Der Kommunist Franz Stenzer ist ein Opfer des Faschismus. Das steht fest. Ihn nicht zu vergessen, hat auf jeden Fall eine politische Bedeutung. Als Anfang der 1990er Jahre Neonazis in Solingen einen Brandanschlag verübten, der Todesopfer forderte und in Rostock-Lichtenhagen ein Wohnheim vietnamesischer Arbeiter stürmten, da erinnerten sich Trögels Mutter und Großmutter: »So hat es damals auch angefangen.« Trögel meinte damals, die Verhältnisse könne man mit der Situation vor 1933 nicht vergleichen.
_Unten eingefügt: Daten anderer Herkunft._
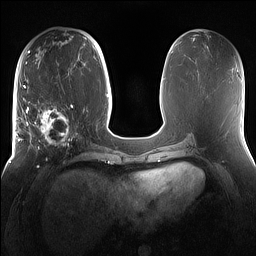
Breast MRI (dynamic contrast-enhanced), one axial slice; position 64 of 160 along the scan axis; dynamic contrast-enhanced series, time point 2 of 7 at this slice position (early post-contrast); 1.5 T; TE 1.4 ms, TR 5 ms; 1.2 mm slice thickness; 256 × 256 image matrix. Female patient.
Structures marked on this image (semi-automatic segmentation, software-assisted and operator-edited):
- enhancing-tissue mask used for the functional tumour volume (all voxels passing the contrast-enhancement thresholds inside the analysis volume; usually the tumour): bounding box <15,98,81,167> (left, top, right, bottom; pixels)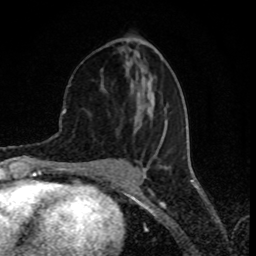
Breast MRI (dynamic contrast-enhanced), one axial slice. Slice 35 of 80 in the series (ordered by position). Cropped to one breast. Dynamic contrast-enhanced series, time point 2 of 8 at this slice position (early post-contrast). 1.5 T. TE 4.2 ms, TR 7 ms. 256 × 256 image matrix. Female patient.
Outlined on this slice (semi-automatically segmented with operator editing):
- enhancing-tissue mask used for the functional tumour volume (all voxels passing the contrast-enhancement thresholds inside the analysis volume; usually the tumour): bounding box <106,52,168,159> (left, top, right, bottom; pixels)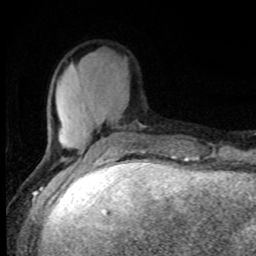
Breast MRI, one axial slice. Position 27 of 80 along the scan axis. Cropped to one breast. Dynamic contrast-enhanced series, time point 2 of 8 at this slice position (early post-contrast). 1.5 T. TE 4.2 ms, TR 7 ms. 256 × 256 image matrix, field of view 150 × 150 mm. Female patient.
Annotated regions visible in this slice (semi-automatically segmented with operator editing):
- enhancing-tissue mask used for the functional tumour volume (all voxels passing the contrast-enhancement thresholds inside the analysis volume; usually the tumour): box from (x=43, y=104) to (x=145, y=161) px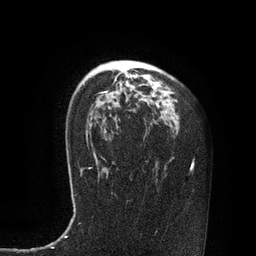
Breast MRI, one axial slice. Slice 58 of 80 in the series (ordered by position). Cropped to one breast. Dynamic contrast-enhanced series, time point 2 of 7 at this slice position (early post-contrast). 3 T. TE 2.1 ms, TR 4.4 ms. 2 mm slice thickness. 256 × 256 image matrix, field of view 180 × 180 mm. Female patient.
Outlined on this slice (semi-automatic segmentation, software-assisted and operator-edited):
- enhancing-tissue mask used for the functional tumour volume (all voxels passing the contrast-enhancement thresholds inside the analysis volume; usually the tumour): bounding box (x1, y1, x2, y2) in pixels: (86, 71, 121, 136)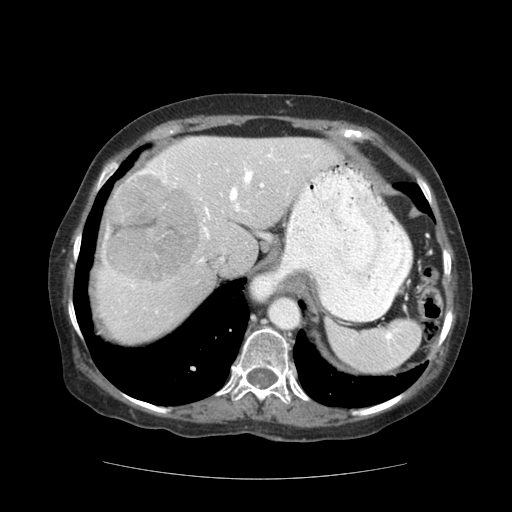
Contrast-enhanced abdominal CT (liver protocol), one axial slice. Slice 88 of 111 in the series (ordered by position). Reconstruction kernel STANDARD. 140 kVp. Soft-tissue window (W 400 / L 40 HU). 2.5 mm slice thickness. 512 × 512 image matrix, field of view 360 × 360 mm. Case-level facts recorded for this patient, not image findings: diagnosis: hepatocellular carcinoma (patient treated with transarterial chemoembolisation; whether this scan precedes or follows treatment is not stated here); TNM stage (as recorded): Stage-I; Child-Pugh class: A; tumour differentiation: moderately-poorly differentiated.
Structures marked on this image (semi-automatic segmentation, software-assisted and operator-edited):
- liver parenchyma outside the tumour (the mass and vessels are separate outlines, so this box may not span the whole liver): bounding box [x1, y1, x2, y2] px = [96, 136, 338, 344]
- mass: [105, 173, 201, 286]
- portal vein: [105, 139, 310, 313]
Sie bekam zur Antwort: »Ihr wisst es nicht. Ihr seid nicht dabei gewesen.« Das hat sich in ihre Erinnerung eingebrannt. Auch darum ist ihr die Ausstellung über Franz Stenzer so wichtig. »Man soll heute wissen, wie es gewesen ist«, sagt Trögel. Sie selbst habe in einer zwar bedrohten, aber sicheren Welt leben dürfen. Für ihre Kinder und Enkel gelte das nun leider nicht mehr.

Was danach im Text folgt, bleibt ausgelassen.